Sports has honor. In a Texas girls high school volleyball playoff this season, one of the East Texas Christian Academy girls suffered a head injury and was taken away on a stretcher. The East Texas girls were too upset to continue and forfeited. But their opponents—Summit Christian—refused. They insisted on rescheduling. They said they couldn’t win that way. And yet last year in Alaska, Senator Ted Stevens (R) ran for reelection despite seven felony convictions.

Sports has the best words, and every CEO steals them. It’s a slam dunk. It’s a grand slam. It’s a complete whiff. And yet, in 32 years, I have never heard an athlete say, “That was just a total filibuster out there!”

If sportswriters are so trivial, why did Frank Sinatra want to be one? Hell, the first Heisman winner, Jay Berwanger, turned his nose up at being the NFL’s No. 1 draft pick in 1936 to write for the Chicago Daily News. Berwanger said, “It paid better.”

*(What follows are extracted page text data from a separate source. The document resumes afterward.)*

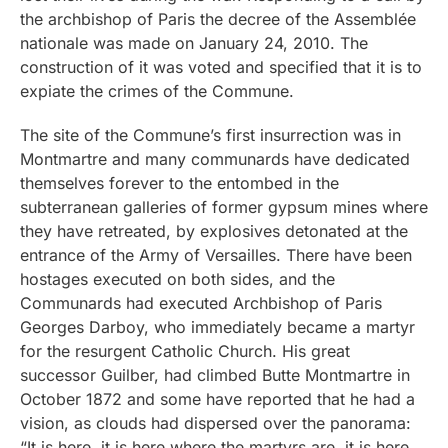
the archbishop of Paris the decree of the Assemblée
nationale was made on January 24, 2010. The
construction of it was voted and specified that it is to
expiate the crimes of the Commune.
The site of the Commune’s first insurrection was in
Montmartre and many communards have dedicated
themselves forever to the entombed in the
subterranean galleries of former gypsum mines where
they have retreated, by explosives detonated at the
entrance of the Army of Versailles. There have been
hostages executed on both sides, and the
Communards had executed Archbishop of Paris
Georges Darboy, who immediately became a martyr
for the resurgent Catholic Church. His great
successor Guilber, had climbed Butte Montmartre in
October 1872 and some have reported that he had a
vision, as clouds had dispersed over the panorama:
“It is here, it is here where the martyrs are, it is here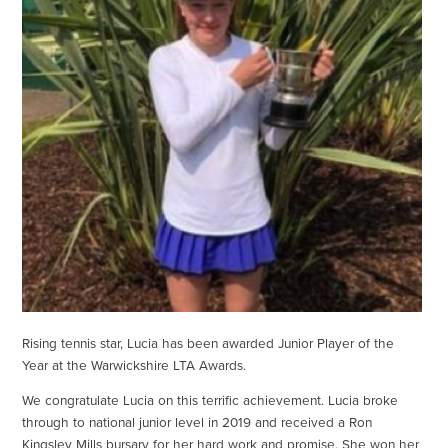
Rising tennis star, Lucia has been awarded Junior Player of the
Year at the Warwickshire LTA Awards.
We congratulate Lucia on this terrific achievement. Lucia broke
through to national junior level in 2019 and received a Ron
Kingsley Mills bursary for her hard work and promise. She won her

Sports has a heart the size of a knuckleball mitt. A man in Oahu named Chris Pablo once found a golf ball stamped with the words BEAT LEUKEMIA. Weird, since he’d just learned he had leukemia. Pablo decided he hadn’t found the ball, the ball had found him. His story got out and, next thing you know, hundreds of people volunteered for bone marrow donation. Now there are purposely lost balls on courses all over the country that say BEAT LEUKEMIA. Golfers find them and feel obligated to help. Sometimes they don’t just save $3—they save a life. Lastly—and most important—sports is the place where beer tastes best.